Le point commun entre Rafael Nadal et Susan Boyle…

Posted by blongo sur 31 mai 2009

Fin du régne parisien pour le roi Nadal

Fin du règne parisien pour le roi Nadal

Il est bronzé et musclé, elle est pâle et rondelette. Il a le regard noir, elle affiche un oeil moqueur. Il est vêtu de rose et de jaune, elle préfère le gris-bleu scintillant. Il a tendance à hurler désagréablement, elle pousse la chansonnette avec talent. Il joue de la raquette à merveille, elle doit préférer le piochard et le râteau. Il est espagnol, elle est écossaise. Rafael Nadal et Susan Boyle, deux êtres qui ne se sont jamais rencontrés et que tout oppose. Tout ou presque, car ils sont liés depuis ce week-end par une défaite aussi lourde que surprenante.

Samedi soir, Susan Boyle entre en scène pour la finale de l’émission de téléréalité Britains got talent. Tout le monde la voit remporter l’épreuve haut la main. Son nom est sur toutes les lèvres depuis son apparition dans les médias, avec son look pas du tout glamour. Elle est devenue une star sur youtube avec une centaine de millions de visionnements. Son interprétation de « I dreamed a dream » avait ému le jury et c’est sûr, elle devait remporter la finale haut la main. Mais patatras, Susan a trébuché sur la dernière marche.

Dimanche après-midi, Rafael Nadal entre dans l’arène de Roland-Garros pour ce que l’on considérait comme une promenade de santé contre le Suédois Robin Söderling. L’Espagnol l’avait battu 6-1 6-0 lors de leur dernier duel il y a un mois à Rome. Rafa avait aussi gagné les quatre dernières éditions de RG et n’avait même jamais perdu un seul match à la Porte d’Auteuil. Solide numéro un mondial, Nadal a une volonté et un physique d’acier. Nadal est invincible, assuraient tous les experts de la balle jaune. Mais patatras, Rafa a trébuché sur la terre ocre parisienne.

Susan Boyle ne va pas au bout de son rêve

Susan Boyle ne va pas au bout de son rêve

Deux grands champions, deux favoris qui chutent. Deux ténors qui doivent se morfondre à l’heure actuelle. Deux vedettes qui n’ont peut-être pas tenu la pression, alors qu’ils impressionnaient jusque-là. Susan Boyle a-t-elle voulu jouer la sécurité en interprétant sa chanson fétiche, alors qu’elle aurait pu surprendre avec un titre inédit pour elle? Rafael Nadal pensait-il déjà au tour suivant et voulait-il économiser ses forces? Tous deux n’étaient-ils pas trop sûrs de gagner. Ont-ils manqué de style et de classe? Nadal a paru bloqué, incapable de cogner, incapable de trouver les bons choix tactiques. Les bras ballants, comme on ne l’avait jamais vu. Susan a elle semblé moins avenante et même moins extraterrestre, presque trop normale. Des signes de fébrilité devant les médias ont même été débusqués ces derniers temps.

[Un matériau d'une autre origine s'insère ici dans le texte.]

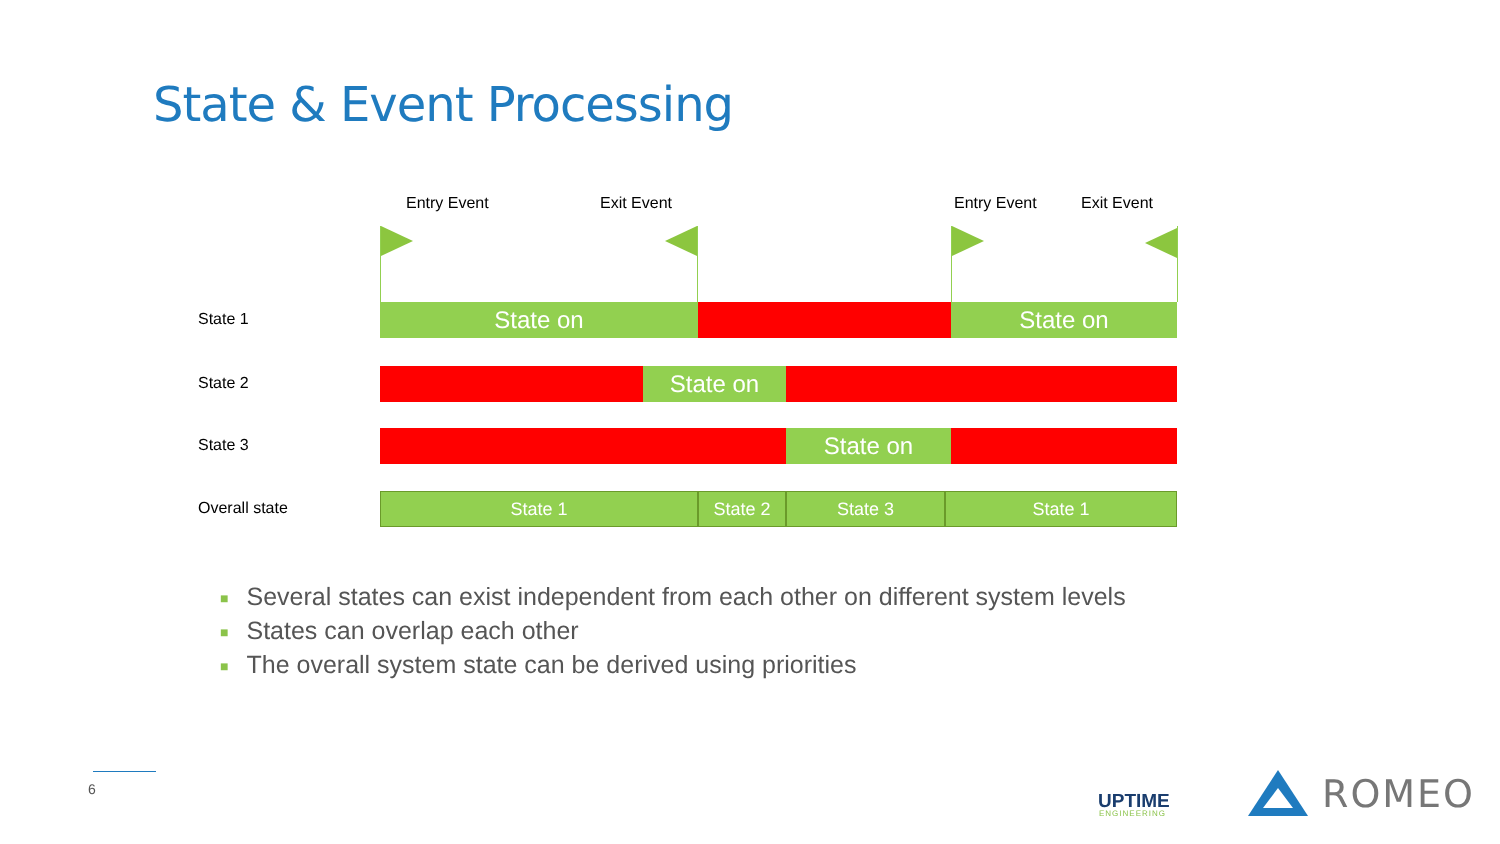State & Event Processing
Entry Event Exit Event Entry Event Exit Event
State 1
State on State on
State 2 State on
State 3 State on
Overall state
State 1 State 2 State 3 State 1
■ Several states can exist independent from each other on different system levels
■ States can overlap each other
■ The overall system state can be derived using priorities
6
UPTIME
ENGINEERING ROMEO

Et le couperet tombé sur ces performances semble somme toute logique: 6-2 6-7 6-4 7-6 pour Söderling contre Nadal. 20,2% des votes du public pour Susan Boyle, contre 24,9% pour le groupe de danse urbaine Destiny. Incontestable, clair, net et précis. Pour la plus grande joie de leurs opposants. Les partisans de la chanteuse plus jolie que talentueuse, les partisans du changement de gagnant à Roland. Les Destiny, qui ne croyaient plus à la victoire, mais qui ont réussi à séduire le public par leur prestation. Roger Federer, qui n’en demandait pas tant et qui peut maintenant nourrir les espoirs les plus fous à Paris (genre Batman qui agit après avoir envoyé Robin déblayer le terrain… Mais on aura la réponse dans les prochains jours).

Bon, l’effet de surprise passé, on demeure persuadé que tant Rafa que Susan vont surmonter ces échecs, et certainement plus rapidement que l’on croit. Le Majorquin demeure largement numéro un mondial et reste le meilleur joueur de terre battue de ces dernières années. Il va vite rafistoler les fissures de son jeu et revenir avec sa rage habituelle. Le rendez-vous à Wimbledon est déjà pris. Idem pour l’Ecossaise, dont l’avenir semble déjà totalement assuré. La chanteuse, qui vivait jusqu’ici seule avec son chat, va vite oublier sa défaite: un CD est déjà annoncé et on parle aussi d’un film sur sa vie. Avec aussi la probable publication d’un livre et les recettes liées à ses apparitions à la TV, Susan devrait au total toucher entre 7 et 9 millions d’euros selon la presse britannique. Pour une femme au chômage, il y a des échecs plus mortifiants. Quant à Nadal, les millions, il ne les compte plus.

Allez, on encourage l’invraisemblable couple du week-end, et on est sûr qu’on les reverra très très vite au sommet!

blongo

Crédit photos: Eternity et Kommerji sur flickr.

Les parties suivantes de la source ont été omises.